Wireless net neutrality proponents expect the FCC to interpret consumer choice as an absolute when there are always reasonable and legitimate trade-offs in producing a diversity of consumer offerings.

  • If a manufacturer or carrier does not have the business latitude to reasonably restrict applications to ensure they abide with contracted terms of use and a viable business model/offering, then a provider effectively would have no property rights per the U.S. Constitution, nor would a provider have any meaningful design, operating, or business role to differentiate their product or service from other competitors.
    • This app-centric view of consumer choice and wireless innovation would perversely undermine consumers' diversity of choice by undermining manufacturers and ISPs incentive to innovate. 
  • Wireless net neutrality proponents are trying to get the FCC to mandate unlimited app choice as an absolute entitlement and to brand as 'anti-competitive" any imperfect outcome of a dynamic real-world competitive process.
  • Limitations on consumer choice for reasonable and legitimate economic, innovative, differentiation, and operational reasons are not anti-competitive, just the normal result of everyday competition and economics.

#6 Pitfall: Assuming early adopters are representative of average consumers.

Early adopters and tech elitists bloggers that scream for perfect user or edge control, basically want to be their own integrator, where they can buy most any component part at a wholesale piece-part rate so they can assemble/integrate their perfect personalized device/product/service.

  • Early adopters are already largely, but not perfectly, able to be their own integrators in today's marketplace.

The problem is that early adopters are not representative of mass-market consumers. 

  • Most of the mass-market consumer population wants products/services that are largely integrated and easy to use. 
  • Average consumers pay providers to save them hassles and time in using their device/service.
  • The average consumer can then personalize their specific service greatly with easy-to-use integrated features.   

#7 Pitfall: Innovation chauvinism, that one industry's innovation is, and will always be superior to another's.
* * *
**What you will do**
a) In the net neutrality text, what do average consumers pay providers to do?
b) Write out everything in the net neutrality text from "Early adopters and" down to "easy to use.".
* * *
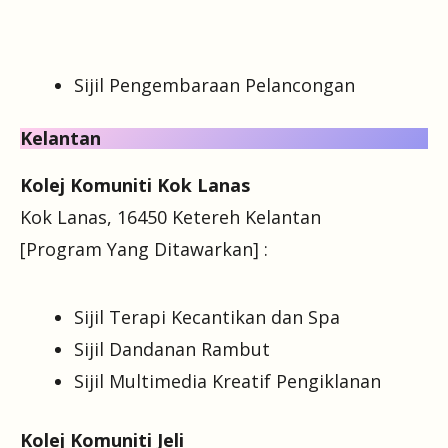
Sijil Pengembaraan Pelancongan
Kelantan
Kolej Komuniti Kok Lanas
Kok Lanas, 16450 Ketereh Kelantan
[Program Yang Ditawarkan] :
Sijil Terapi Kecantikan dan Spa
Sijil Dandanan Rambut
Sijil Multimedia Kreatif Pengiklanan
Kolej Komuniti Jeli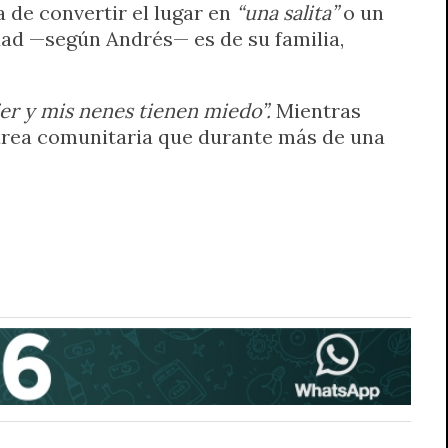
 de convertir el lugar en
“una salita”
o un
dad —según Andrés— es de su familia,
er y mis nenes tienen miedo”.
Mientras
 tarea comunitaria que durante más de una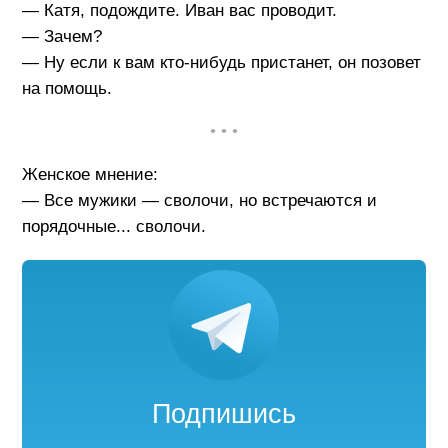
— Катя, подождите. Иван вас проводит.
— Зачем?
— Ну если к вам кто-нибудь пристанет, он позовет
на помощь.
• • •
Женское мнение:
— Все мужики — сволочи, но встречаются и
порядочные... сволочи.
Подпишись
* * *
**Outputs by task**
a) Save them hassles and time in using their device or service.

b)
Early adopters and tech elitists bloggers that scream for perfect user or edge control, basically want to be their own integrator, where they can buy most any component part at a wholesale piece-part rate so they can assemble/integrate their perfect personalized device/product/service.

  • Early adopters are already largely, but not perfectly, able to be their own integrators in today's marketplace.

The problem is that early adopters are not representative of mass-market consumers. 

  • Most of the mass-market consumer population wants products/services that are largely integrated and easy to use.